The issue with Covid had to do with the fact that it was a new disease, and public health did the best they could at the time, with the knowledge that they had then. Quite a bit of that later turned out to be in error. A key aspect was the transmission mode, where it was assumed to be primarily droplet, but later determined to be "airborne". That was behind the changing masks advice. There was nothing like the imagined conspiracy. But one has to slog through it, explaining every point, while being sniped at with a literal conspiracy theory. I don't know how to counter this effectively, it's just a classic case of facts don't matter, "feelings" (worldview) do.

By the way, I know this is unworldly of me, but don't you find it darkly funny that you don't even get a co-author credit on a book about "Trust"? And if I asked you how much the alleged Sole Author actually wrote of it, I couldn't trust your answer?

Dan Gardner's avatar

Sorry, no. I was and always will be deeply sympathetic to officials trying to respond to a fast-moving, novel situation like a pandemic. I'll cut them a ton of slack. But read Tufekci's piece. There were many instances where they did things they knew were dishonest -- and were in clear violation of the classic standard of public health communications, which is transparency and honesty. And why is that the gold standard? Because everyone in public health knows that without trust are dead in the water.

Seth Finkelstein's avatar

Her piece is a horrible hatchet-job.

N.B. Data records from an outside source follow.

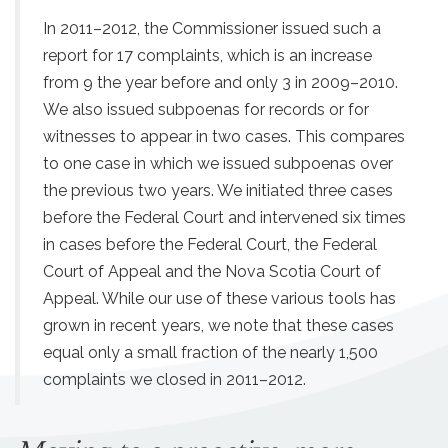
In 2011–2012, the Commissioner issued such a
report for 17 complaints, which is an increase
from 9 the year before and only 3 in 2009–2010.
We also issued subpoenas for records or for
witnesses to appear in two cases. This compares
to one case in which we issued subpoenas over
the previous two years. We initiated three cases
before the Federal Court and intervened six times
in cases before the Federal Court, the Federal
Court of Appeal and the Nova Scotia Court of
Appeal. While our use of these various tools has
grown in recent years, we note that these cases
equal only a small fraction of the nearly 1,500
complaints we closed in 2011–2012.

Again, Bullshit Asymmetry Principle - I'd have to go through it point-by-point. I don't have the time for that, and IT WOULDN'T WORK. Other people have done this. If I went and found a rebuttal - again, time - there'd be no effect.

Dan Gardner's avatar

Well, take the point about masks as I outlined it in my piece. Is that inaccurate?

Seth Finkelstein's avatar

Huh? Yes. It's exactly what prompted my impassioned response above. Look, I know this is not how one is supposed to approach convincing people. But *mea culpa*, I just can't do the stuff that one is told to do in terms of debunking misinformation. Part of it is me, how I am, because I'm a techie. But I don't know if it's reasonable for most humans either.

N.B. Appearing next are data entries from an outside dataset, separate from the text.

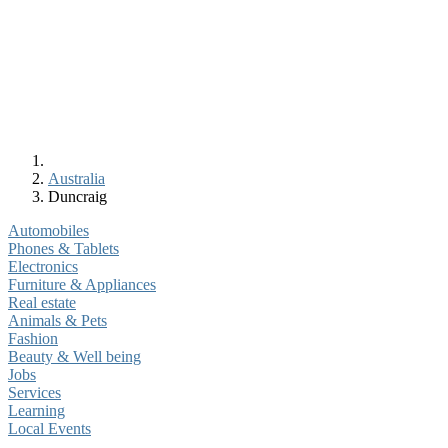
Australia
Duncraig
Automobiles
Phones & Tablets
Electronics
Furniture & Appliances
Real estate
Animals & Pets
Fashion
Beauty & Well being
Jobs
Services
Learning
Local Events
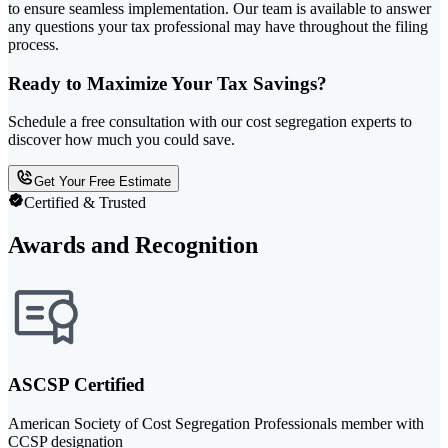
to ensure seamless implementation. Our team is available to answer
any questions your tax professional may have throughout the filing
process.
Ready to Maximize Your Tax Savings?
Schedule a free consultation with our cost segregation experts to
discover how much you could save.
Get Your Free Estimate
Certified & Trusted
Awards and Recognition
ASCSP Certified
American Society of Cost Segregation Professionals member with
CCSP designation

The masks issue came about because originally, transmission was thought to be *primarily* droplet, where masks won't be much help. Thus the recommendation was not for ordinary people to wear masks (health-care workers are around lots of extremely sick, *coughing* people - they are in a different situation!). Then *knowledge changed*. It was found Covid was airborne, and often transmitted before symptoms. Masks *do* help in this situation. It was completely explained and "transparent". But there was this enormous, massive, right-wing lying campaign because it could be portrayed as a political conspiracy - AND IT WORKED! It got into lots of people's lizard-brain, and it's just been repeated endlessly, and is basically impervious to refutation.

Dan Gardner's avatar

Oh? If this is all the product of a right wing lying campaign, why is it that Tufekci was already writing about it, in March 2020?

Seth Finkelstein's avatar

Answering that is a rhetorical trap, so I will have to decline.

I rest my case on the specifics of the changing knowledge of Covid transmission.